Ainda de acordo com a auditoria do TC, em 2015 a ERS tinha uma acumulação de excedentes de tesouraria na ordem dos 16,9 milhões de euros, montante suficiente “para financiar a sua atividade durante quatro anos”. E essa não foi a única situação anómala detetada – o tribunal encontrou ainda um quadro de pessoal com um dirigente por funcionário. Isto para além de o presidente ser suspeito de ter usado a viatura de serviço para fins pessoais entre outubro de 2010 e junho de 2016, para deslocações entre a sua residência, o local de trabalho e os estabelecimentos de ensino onde dava aulas. O presidente da ERS era Jorge Simões, marido da atual ministra da Saúde, Marta Temido. Por causa das irregularidades detetadas sob a sua gestão, Jorge Simões teve de pagar uma multa de 21 mil euros.

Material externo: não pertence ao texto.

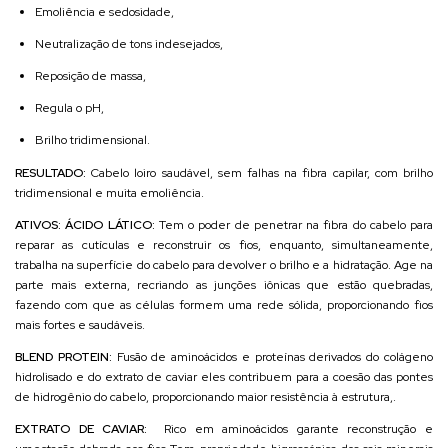
Emoliência e sedosidade,
Neutralização de tons indesejados,
Reposição de massa,
Regula o pH,
Brilho tridimensional.
RESULTADO:
Cabelo loiro saudável, sem falhas na fibra capilar, com brilho
tridimensional e muita emoliência.
ATIVOS: ÁCIDO LÁTICO:
Tem o poder de penetrar na fibra do cabelo para
reparar as cutículas e reconstruir os fios, enquanto, simultaneamente,
trabalha na superfície do cabelo para devolver o brilho e a hidratação. Age na
parte mais externa, recriando as junções iônicas que estão quebradas,
fazendo com que as células formem uma rede sólida, proporcionando fios
mais fortes e saudáveis.
BLEND PROTEIN:
Fusão de aminoácidos e proteínas derivados do colágeno
hidrolisado e do extrato de caviar eles contribuem para a coesão das pontes
de hidrogênio do cabelo, proporcionando maior resistência à estrutura,.
EXTRATO DE CAVIAR:
Rico em aminoácidos garante reconstrução e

O marido da atual ministra da Saúde foi presidente da ERS entre 2010 e 2016
O marido da atual ministra da Saúde foi presidente da ERS entre 2010 e 2016
Crédito: Universidade Nova de Lisboa

No livro “Regulação e Supervisão em Portugal”, Ascenso Simões refere que a ERS é um mero “licenciador” e “centro de estudos”, que “faz relatórios a avaliar a qualidade dos cuidados de saúde prestados, mas não passa daí”. No fundo, o regulador da Saúde “faz o diagnóstico, mas não a prescrição do medicamento”. Para além disso, refere o deputado socialista, é “impraticável” regular um universo tão vasto como o deste setor – ou seja, “todos os estabelecimentos prestadores de cuidados de saúde, do setor público, privado, cooperativo e social, independentemente da sua natureza jurídica, nomeadamente hospitais, clínicas, centros de saúde, consultórios, laboratórios de análises clínicas, equipamentos ou unidades de telemedicina, unidades móveis de saúde e termas”.

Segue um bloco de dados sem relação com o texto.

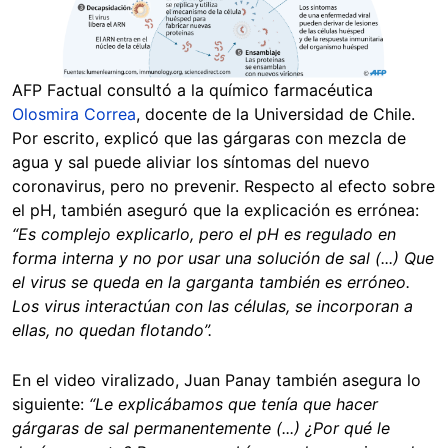
AFP Factual consultó a la químico farmacéutica
Olosmira Correa
, docente de la Universidad de Chile.
Por escrito, explicó que las gárgaras con mezcla de
agua y sal puede aliviar los síntomas del nuevo
coronavirus, pero no prevenir. Respecto al efecto sobre
el pH, también aseguró que la explicación es errónea:
“Es complejo explicarlo, pero el pH es regulado en
forma interna y no por usar una solución de sal (...) Que
el virus se queda en la garganta también es erróneo.
Los virus interactúan con las células, se incorporan a
ellas, no quedan flotando”.
En el video viralizado, Juan Panay también asegura lo
siguiente:
“Le explicábamos que tenía que hacer
gárgaras de sal permanentemente (...) ¿Por qué le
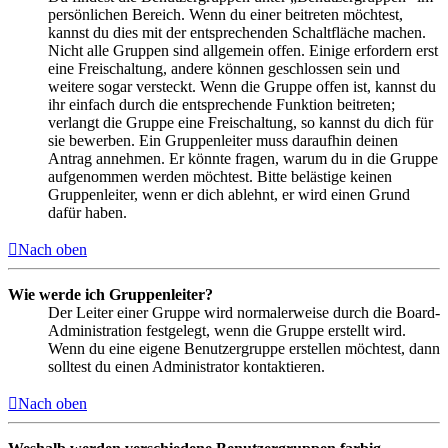
persönlichen Bereich. Wenn du einer beitreten möchtest,
kannst du dies mit der entsprechenden Schaltfläche machen.
Nicht alle Gruppen sind allgemein offen. Einige erfordern erst
eine Freischaltung, andere können geschlossen sein und
weitere sogar versteckt. Wenn die Gruppe offen ist, kannst du
ihr einfach durch die entsprechende Funktion beitreten;
verlangt die Gruppe eine Freischaltung, so kannst du dich für
sie bewerben. Ein Gruppenleiter muss daraufhin deinen
Antrag annehmen. Er könnte fragen, warum du in die Gruppe
aufgenommen werden möchtest. Bitte belästige keinen
Gruppenleiter, wenn er dich ablehnt, er wird einen Grund
dafür haben.
Nach oben
Wie werde ich Gruppenleiter?
Der Leiter einer Gruppe wird normalerweise durch die Board-
Administration festgelegt, wenn die Gruppe erstellt wird.
Wenn du eine eigene Benutzergruppe erstellen möchtest, dann
solltest du einen Administrator kontaktieren.
Nach oben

Além destas “incompatibilidades práticas”, Ascenso Simões refere à Renascença que a entidade tem “limitações genéricas”, que decorrem da coordenação e conjugação dos órgãos próprios do Ministério da Saúde, como a Direção-Geral da Saúde, a Administração Geral da Saúde, a Administração Central do Sistema de Saúde, a Inspeção-Geral das Atividades em Saúde e as administrações regionais de saúde”. Também defende que a ERS, “apesar do estatuto de entidade administrativa que a lei lhe confere, na prática não passa de mais um organismo sob a tutela do Ministério da Saúde”. E sublinha que, por algum motivo, “a lei orgânica do Ministério da Saúde considerava a ERS independente no exercício das suas funções, mas estando sujeita à tutela do Ministério”.